Генрих не понимал, к чему настоятель клонит, но угрожающий тон наполнял его трепетом, а перед глазами все маячил золотой венец. Монах приблизился к нему, схватил за руку и крикнул:
— Пойдем! Я покажу тебе, что осталось от этой короны.
Он потащил Генриха по коридору во внутренний дворик и оттуда — на большой монастырский двор. Работавшие там пильщики и колесники вытаращили глаза, но монах, будто не замечая их, быстрым шагом шел к монастырскому погосту, где покоились останки честных братьев. В конце погоста, у самой ограды, он выпустил руку князя и резко подтолкнул его вперед.
— Вот! — визгливо выкрикнул монах. — Вот оно, место, где лежит твой дед!
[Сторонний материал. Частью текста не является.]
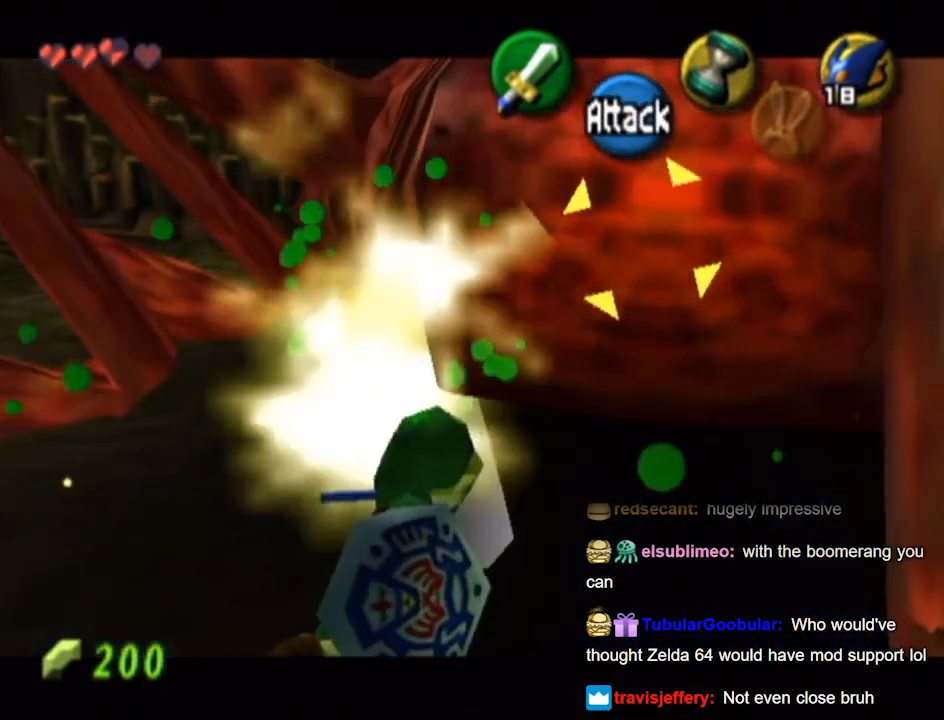
{"buttons": ["L1"], "left_stick": "center", "right_stick": "center", "events": [[33, "B", "up"], [100, "B", "down"], [133, "B", "up"], [233, "B", "down"], [267, "B", "up"], [333, "B", "down"], [400, "B", "up"], [433, "B", "down"], [500, "B", "up"]]}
Генрих глянул и оцепенел — еле заметный холмик, на нем пожухлая трава да несколько сухих листочков. И словно что-то оборвалось в его душе — он рухнул на колени, уткнулся лицом в землю, в траву. Здесь лежит тот, кто был последним королем в их роду, здесь гниют его кости! Он забыл о настоятеле, о пильщиках, о монахах, — жадно вдыхая запах травы, прижимался щекою к ней, холодной и скользкой от росы или осенней измороси.
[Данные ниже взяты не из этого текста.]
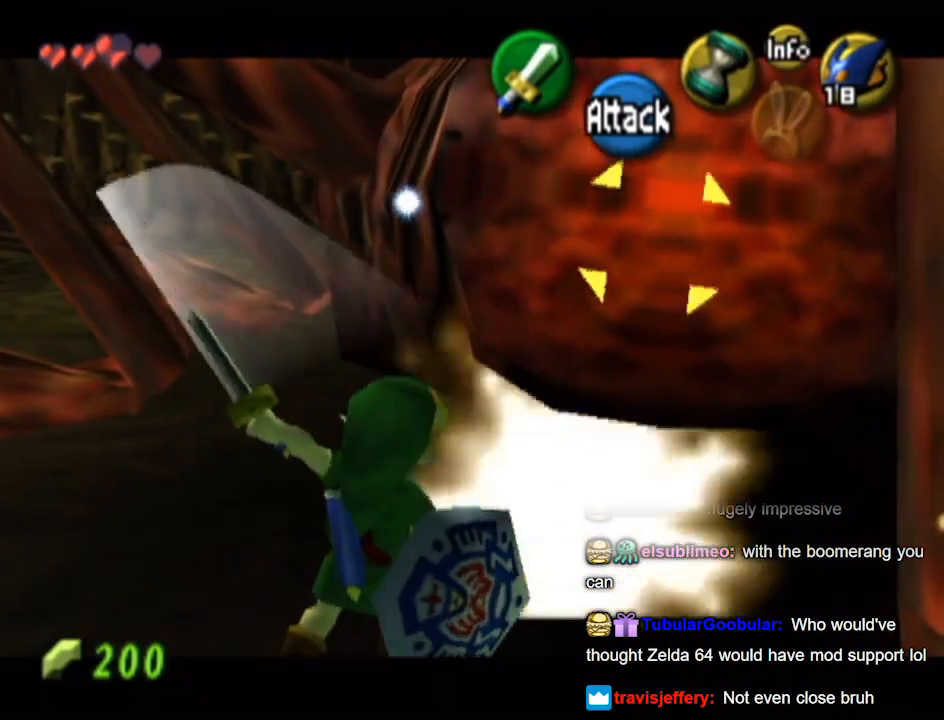
{"buttons": ["B", "L1"], "left_stick": "center", "right_stick": "center", "events": [[33, "B", "down"], [133, "B", "up"], [200, "B", "down"], [233, "B", "up"], [300, "B", "down"], [433, "B", "up"], [500, "B", "down"]]}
Когда Генрих наконец поднял голову и встал, настоятеля уже не было. Прислонясь спиной к ограде, князь все смотрел на убогий холмик. «Так бог уничтожает тех, кто восстает против него», — подумал он, но тут же возразил себе. Нет, он не должен так думать. Господь велит человеку быть сильным. Отряхнув платье, Генрих вернулся в комнату, где его ждали Герхо, Тэли и выспавшийся Виппо.
Оказалось, что Виппо уже успел повздорить с привратником, вчера якобы узнавшим его. Монах принял его за одного еврея из прирейнских краев, который как-то приезжал в Шпейер вместе с Бернаром Клервоским. Еврей этот торговал красным сукном для крестов, которые нашивали на свою одежду рыцари, отправлявшиеся в Святую землю. Виппо отругал монаха на чем свет стоит, и тот изрядно струсил, узнав, с кем имеет дело. Что и говорить, в ту пору, когда Бернар проповедовал в Шпейере, перед самим кесарем Конрадом, к нему льнуло множество евреев — находиться при этом святом муже было для них безопасней. Погромщиков он не жаловал, всегда удерживал рыцарей от расправ с иудеями, указывая на иную, святую, цель. Однако на всем протяжении от Кельна до Шпейера убивали неверных, грабили их склады и амбары, в которых было немало добра. Виппо говорил об этом с возмущением; похоже было, что и он, прежде чем обосноваться в Зеленом Дубе, странствовал по тем краям, — ведь он видел самого Бернара Клервоского! Рассказами об этом знаменитом проповеднике и о чудесах в его монастыре, в Клерво, толстяк покорил сердце привратника, окончательно рассеял его неуместные подозрения. Так, в разговорах, проходил день, серый, дождливый; сперва они сидели в пустой, холодной горнице, потом на кухне, среди служек и монастырской челяди — как бессмысленно было все это! Под вечер на кухню, распевая псалмы, вошла с большой торжественностью процессия монахов во главе с настоятелем; он долго молился, потом стал у вертела и принялся поворачивать над огнем тушу не то серны, не то барана. Генрих тихонько вышел, побродил в сумерках вокруг погоста, не зная, что предпринять; он переходил с одного двора на другой, приглядывался к монастырскому хозяйству и, наконец, снова забрел в тот вчерашний дворик, где за поленницей были свалены лопаты, кирки и пилы.